Since Juran (1951) first introduced the concept of Cost of Quality (COQ), COQ theories have become important economic measures on quality issues for several decades. Most of the researches focused on the problem and solution under a static business environment, or a snap shot to a particular situation, such as the management accounting perspective of COQ problem. However, some researches mentioned that the prevention cost of COQ is one of the expenses of investment and the payback will be shown by the improvement of product quality, these approaches have considered cost of quality issues based on time factor. Indeed, the pioneer work from Juran has indicated that there is a trade-off between prevention/appraisal costs and failure costs. Nevertheless, there was no detail work or quantified information on that concept. Furthermore, neither of the current researches focus on the quantified dynamic features of the trade-off between these two opposite groups of costs of quality, nor of them took the systems quality rather than product quality issues into account.

Quality improvement program are crucial to survival of an organization under this ever changing business world.
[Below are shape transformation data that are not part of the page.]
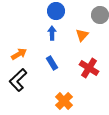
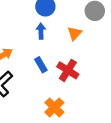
red cross: (89, 68) -> (68, 70), moved

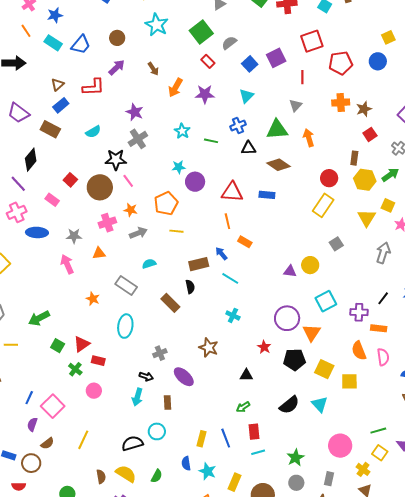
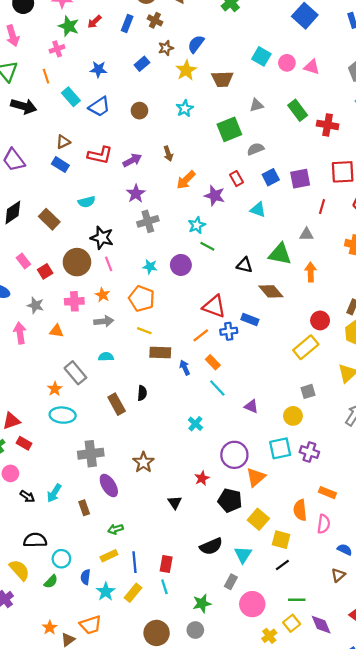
blue star: (55, 15) -> (98, 69), moved
cyan star: (157, 25) -> (185, 108), size x0.7
red rectangle: (208, 61) -> (236, 179), moved
purple arrow: (117, 67) -> (132, 160), moved
cyan triangle: (247, 96) -> (258, 210), turned 49
blue rectangle: (61, 105) -> (60, 165), turned 56
gray triangle: (296, 105) -> (306, 234), turned 32
blue cross: (238, 125) -> (229, 331), moved
brown rectangle: (50, 129) -> (49, 219), moved
cyan star: (182, 131) -> (197, 225), moved
gray cross: (138, 139) -> (148, 221), moved
cyan star: (179, 167) -> (150, 267), moved
red square: (70, 180) -> (45, 271), moved
purple circle: (195, 182) -> (181, 265), moved
orange pentagon: (166, 203) -> (142, 299), turned 30
orange line: (227, 221) -> (201, 335), turned 49
brown rectangle: (199, 264) -> (160, 352), moved
yellow circle: (310, 265) -> (293, 416), moved
cyan line: (230, 278) -> (217, 388), moved
black line: (383, 298) -> (282, 565), moved
orange star: (93, 299) -> (55, 389), moved
purple cross: (359, 312) -> (309, 452), moved
cyan cross: (233, 315) -> (195, 424), moved
cyan ellipse: (125, 326) -> (63, 415), turned 70
gray cross: (160, 353) -> (91, 454), size x1.6
black triangle: (246, 375) -> (175, 502), turned 40
black arrow: (146, 376) -> (27, 496), moved
brown rectangle: (168, 403) -> (84, 508), turned -32
green arrow: (243, 407) -> (116, 529), moved
cyan circle: (157, 431) -> (61, 559), moved
yellow rectangle: (201, 439) -> (109, 556), turned 35
cyan line: (258, 452) -> (164, 587), turned 72
gray rectangle: (329, 479) -> (231, 582), moved
yellow rectangle: (235, 482) -> (133, 593), moved

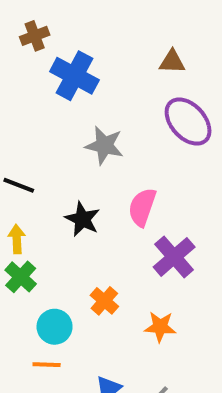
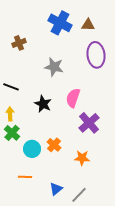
brown cross: (35, 36) -> (19, 43), moved
blue cross: (74, 76) -> (60, 23), moved
purple ellipse: (188, 122) -> (96, 55), turned 35
cyan circle: (55, 327) -> (32, 149), moved

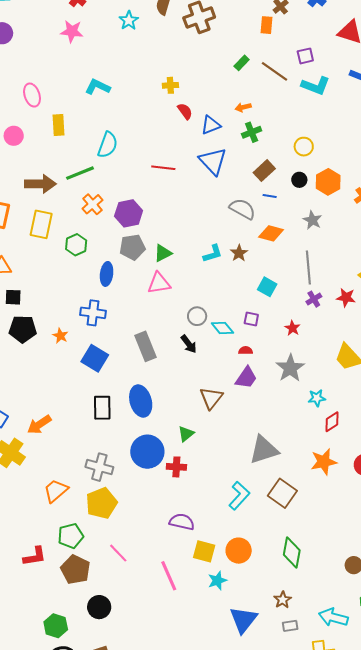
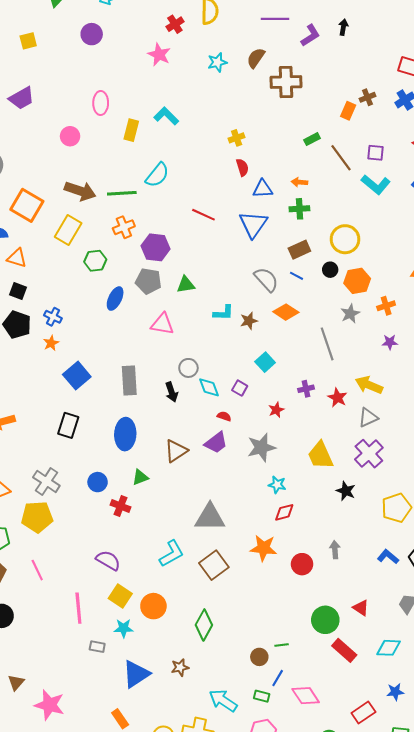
yellow cross: (170, 85) -> (237, 138), turned -35
yellow rectangle: (58, 125) -> (131, 130), moved
yellow circle: (304, 147) -> (345, 239), size x1.5
gray star: (312, 220) -> (350, 314), moved
green triangle: (163, 253) -> (186, 285), moved
gray line: (308, 268) -> (327, 344), moved, turned -32
blue cross: (93, 313) -> (53, 317), moved, size x0.7
blue ellipse: (141, 401) -> (125, 434), moved
blue circle: (147, 452) -> (98, 482), size x0.6
gray rectangle: (290, 626) -> (97, 647), moved

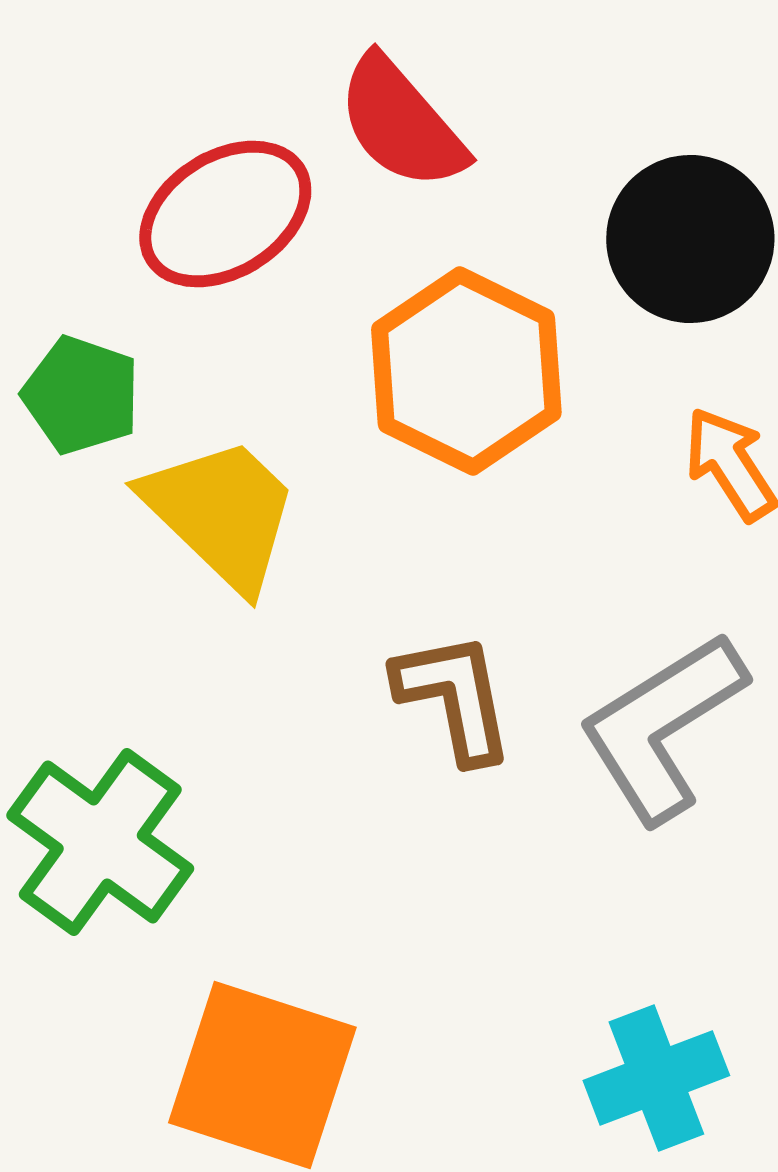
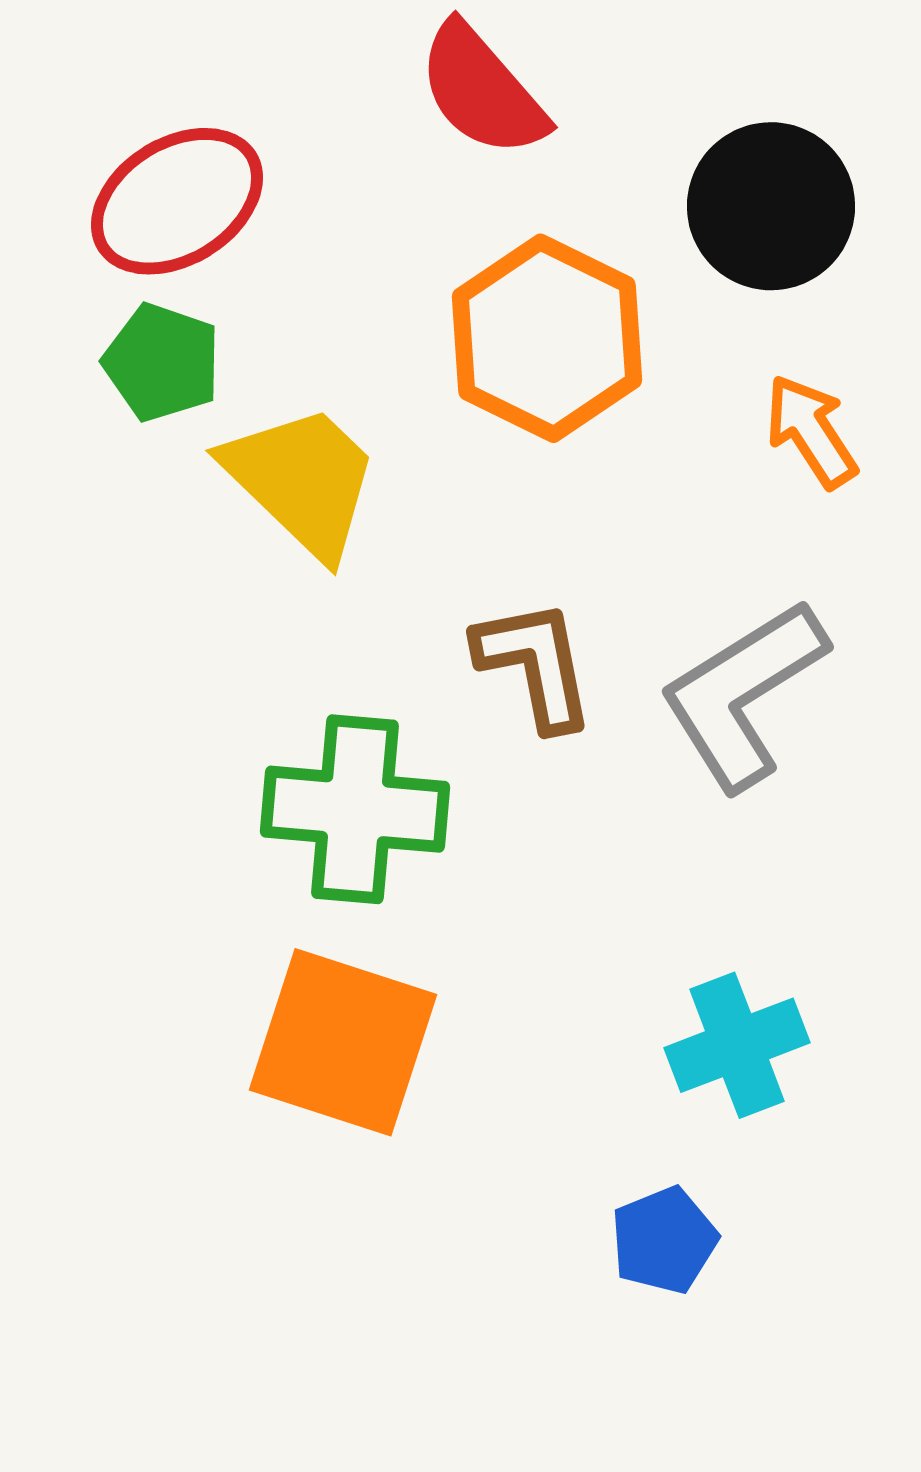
red ellipse: (225, 214) -> (177, 201), moved
green cross: (100, 842) -> (355, 809), moved, turned -31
Every company spent huge amount of resources on these activities, but few of them could really understand the economics status of these quality improvement activities before they become financial burdens. Based on a capital budgeting approach, this research project explores the relationship between these two sets of cost elements on product or system quality and tries to figure out a decision point for quality improvement activities. This decision point will tell management if it is worthwhile to keep implementing a specific quality improvement program after a period of time under capital budgeting concept.